§ **USING THE INFORMATION**:
1. In the blog posts about the Duquesne sports cuts, who is identified as the associate athletic director for media relations?
2. Transcribe the part of the blog posts about the Duquesne sports cuts starting at "The men's basketball team is" and ending at "be Friday? Monday?".

Saturday, January 30, 2010
Friday, January 29, 2010
Thursday, January 28, 2010
Yesterday's local reaction to the slashing of four men's sports at Duquesne is here.
"They were frank about it, they were firm about all of this when they told us," said Pandit, a Hampton High School graduate. "You can join all the Facebook groups you want and write all the e-mails that you'd like, but the truth is that a decision has been made and these sports aren't coming back."
Translation: We're just kidding! Don't go public or you'll regret it. Constitutional rights have been suspended. You no longer have the right to speak freely. We will be monitoring athletes and coaches. By the way, remove the latest post from your team blog - that one informing readers that we've dumped your men's program and eliminated one of your assistant coaching position (unless, or course, you can raise millions)...
The father of a swimmer -- who spoke to the Pittsburgh Post-Gazette under the condition that he remained anonymous for fear of reprisal against his son -- said he called the Duquesne athletic department Tuesday morning to speak with athletic director Greg Amodio. The father wanted more information about the cuts and how the money saved would be reallocated.
"When I called down there, I just wanted a few answers, I just wanted to talk to the athletic director to ask why, but, I was told by the person who answered the phone that he was traveling with the men's basketball team," the father said. "I was sort of taken aback by all of that. I was wondering why it was so important for him to be with the basketball team when all this was happening. I was also told he won't be available until Friday."
The men's basketball team is not scheduled to leave until today for its Thursday game at Xavier.
Dave Saba, associate athletic director for media relations, told the Post-Gazette Monday and Tuesday that Amodio would have no further comment beyond the news release issued early Monday evening.
Catch that? Called Tuesday. Told A.D. was traveling with basketball team. Basketball team was leaving Wednesday for Thursday night game. Any bets on how available he'll be Friday? Monday?
How's that for leadership? Amodio's just layin' low 'til this all blows over...
Finally, there's the "screw you guys - you got what you deserved" post at Title IX Blog here.
Tuesday, January 26, 2010
Simple! In ten years, proportionality will no longer benefit women's athletics. By then, the increasing percentage of male undergraduates would force schools to either add men's opportunities or cut women's opportunities.
Title IX activists will then argue that proportionality is an outdated method for ensuring Title IX compliance.
Jacqueline E. King, assistant vice president for policy analysis at the council and author of the report, said that while gender gaps appeared to have normalized, the recession could bring changes. For some groups, the economic downturn may serve to narrow the gap between the proportion of women and men enrolled in college.

§ **RECORD EXTRACTS**:
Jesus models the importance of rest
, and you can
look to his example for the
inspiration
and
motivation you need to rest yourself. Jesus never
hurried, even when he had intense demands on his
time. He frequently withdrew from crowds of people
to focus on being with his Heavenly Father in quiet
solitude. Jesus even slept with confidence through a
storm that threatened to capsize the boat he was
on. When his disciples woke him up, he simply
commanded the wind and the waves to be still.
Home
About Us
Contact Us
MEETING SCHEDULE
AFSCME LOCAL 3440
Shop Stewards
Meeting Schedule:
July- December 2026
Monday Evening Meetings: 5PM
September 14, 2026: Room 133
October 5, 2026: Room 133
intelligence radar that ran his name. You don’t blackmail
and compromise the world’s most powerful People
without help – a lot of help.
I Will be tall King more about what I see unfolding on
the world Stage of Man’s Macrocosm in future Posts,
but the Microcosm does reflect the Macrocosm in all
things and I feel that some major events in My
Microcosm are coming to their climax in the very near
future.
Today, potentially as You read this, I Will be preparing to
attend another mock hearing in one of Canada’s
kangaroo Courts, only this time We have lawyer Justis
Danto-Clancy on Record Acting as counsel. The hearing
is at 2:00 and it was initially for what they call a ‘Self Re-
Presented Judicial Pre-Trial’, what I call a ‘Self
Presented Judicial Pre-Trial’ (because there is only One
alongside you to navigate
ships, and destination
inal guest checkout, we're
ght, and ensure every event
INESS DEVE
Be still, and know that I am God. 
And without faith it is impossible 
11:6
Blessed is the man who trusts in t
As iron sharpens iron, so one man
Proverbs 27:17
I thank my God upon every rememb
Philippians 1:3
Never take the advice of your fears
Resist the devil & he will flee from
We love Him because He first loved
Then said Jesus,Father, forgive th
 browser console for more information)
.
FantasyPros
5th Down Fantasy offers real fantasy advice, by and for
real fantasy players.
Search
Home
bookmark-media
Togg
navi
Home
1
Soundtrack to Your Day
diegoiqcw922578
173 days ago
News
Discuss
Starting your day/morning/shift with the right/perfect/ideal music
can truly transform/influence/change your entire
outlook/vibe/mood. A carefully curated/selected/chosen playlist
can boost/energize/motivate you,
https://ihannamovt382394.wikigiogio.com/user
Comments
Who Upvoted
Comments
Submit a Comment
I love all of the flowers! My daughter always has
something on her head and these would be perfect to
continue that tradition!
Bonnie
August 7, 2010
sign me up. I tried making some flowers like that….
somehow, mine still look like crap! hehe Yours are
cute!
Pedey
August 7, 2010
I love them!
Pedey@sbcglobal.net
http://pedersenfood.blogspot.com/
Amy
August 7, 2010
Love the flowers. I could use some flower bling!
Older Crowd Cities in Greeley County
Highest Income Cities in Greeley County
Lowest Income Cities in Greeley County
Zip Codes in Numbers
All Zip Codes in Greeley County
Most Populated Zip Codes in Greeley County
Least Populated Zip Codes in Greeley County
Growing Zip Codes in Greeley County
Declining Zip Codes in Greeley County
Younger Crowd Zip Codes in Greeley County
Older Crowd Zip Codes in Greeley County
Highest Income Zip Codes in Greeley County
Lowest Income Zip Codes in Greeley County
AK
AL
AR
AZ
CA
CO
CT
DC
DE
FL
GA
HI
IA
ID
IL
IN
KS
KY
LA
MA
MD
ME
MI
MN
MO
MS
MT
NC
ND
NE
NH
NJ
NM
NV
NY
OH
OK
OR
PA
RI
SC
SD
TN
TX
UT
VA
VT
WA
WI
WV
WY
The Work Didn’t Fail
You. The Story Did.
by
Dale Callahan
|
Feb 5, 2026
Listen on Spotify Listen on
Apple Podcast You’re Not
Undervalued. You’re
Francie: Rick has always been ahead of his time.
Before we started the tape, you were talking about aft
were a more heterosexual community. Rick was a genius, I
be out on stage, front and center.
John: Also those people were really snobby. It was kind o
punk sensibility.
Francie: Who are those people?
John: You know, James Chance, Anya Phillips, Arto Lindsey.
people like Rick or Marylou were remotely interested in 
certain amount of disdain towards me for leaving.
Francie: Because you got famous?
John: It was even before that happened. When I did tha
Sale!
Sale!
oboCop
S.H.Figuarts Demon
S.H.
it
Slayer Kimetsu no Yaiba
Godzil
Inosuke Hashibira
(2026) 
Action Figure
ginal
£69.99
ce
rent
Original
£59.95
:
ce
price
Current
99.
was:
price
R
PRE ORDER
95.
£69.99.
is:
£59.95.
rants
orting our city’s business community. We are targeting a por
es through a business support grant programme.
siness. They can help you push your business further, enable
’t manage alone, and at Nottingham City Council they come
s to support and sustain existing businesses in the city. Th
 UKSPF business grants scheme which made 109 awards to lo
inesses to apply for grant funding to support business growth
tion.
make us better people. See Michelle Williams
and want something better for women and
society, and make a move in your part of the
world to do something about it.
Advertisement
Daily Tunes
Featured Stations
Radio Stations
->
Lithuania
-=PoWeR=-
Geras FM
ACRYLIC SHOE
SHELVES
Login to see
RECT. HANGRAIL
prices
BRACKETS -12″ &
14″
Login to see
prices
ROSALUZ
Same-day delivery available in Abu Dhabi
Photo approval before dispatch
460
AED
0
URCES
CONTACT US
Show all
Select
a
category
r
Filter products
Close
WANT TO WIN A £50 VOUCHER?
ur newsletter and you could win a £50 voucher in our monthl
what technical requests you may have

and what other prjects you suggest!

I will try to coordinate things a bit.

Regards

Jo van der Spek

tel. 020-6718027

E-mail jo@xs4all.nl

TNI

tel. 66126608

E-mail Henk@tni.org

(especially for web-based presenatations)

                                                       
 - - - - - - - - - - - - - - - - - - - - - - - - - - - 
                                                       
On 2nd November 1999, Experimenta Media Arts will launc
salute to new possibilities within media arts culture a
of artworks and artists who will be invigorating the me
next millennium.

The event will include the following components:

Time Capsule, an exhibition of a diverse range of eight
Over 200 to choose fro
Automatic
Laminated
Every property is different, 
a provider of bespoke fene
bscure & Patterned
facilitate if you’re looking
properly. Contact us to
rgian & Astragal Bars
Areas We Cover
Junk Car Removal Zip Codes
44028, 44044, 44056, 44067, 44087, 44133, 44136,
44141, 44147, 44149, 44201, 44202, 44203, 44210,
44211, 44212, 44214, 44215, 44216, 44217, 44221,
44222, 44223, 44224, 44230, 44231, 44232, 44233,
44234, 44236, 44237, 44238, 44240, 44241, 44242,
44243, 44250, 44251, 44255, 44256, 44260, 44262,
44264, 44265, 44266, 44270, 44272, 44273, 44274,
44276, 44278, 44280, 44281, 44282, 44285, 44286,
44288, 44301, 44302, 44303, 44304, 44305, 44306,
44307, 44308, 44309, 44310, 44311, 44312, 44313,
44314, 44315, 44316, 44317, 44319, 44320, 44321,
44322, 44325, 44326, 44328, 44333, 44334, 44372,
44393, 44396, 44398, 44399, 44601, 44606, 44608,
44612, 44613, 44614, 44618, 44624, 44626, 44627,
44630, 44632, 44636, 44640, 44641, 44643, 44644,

§ **ANSWERS BY TASK**:
1. Dave Saba

2.
The men's basketball team is not scheduled to leave until today for its Thursday game at Xavier.
Dave Saba, associate athletic director for media relations, told the Post-Gazette Monday and Tuesday that Amodio would have no further comment beyond the news release issued early Monday evening.
Catch that? Called Tuesday. Told A.D. was traveling with basketball team. Basketball team was leaving Wednesday for Thursday night game. Any bets on how available he'll be Friday? Monday?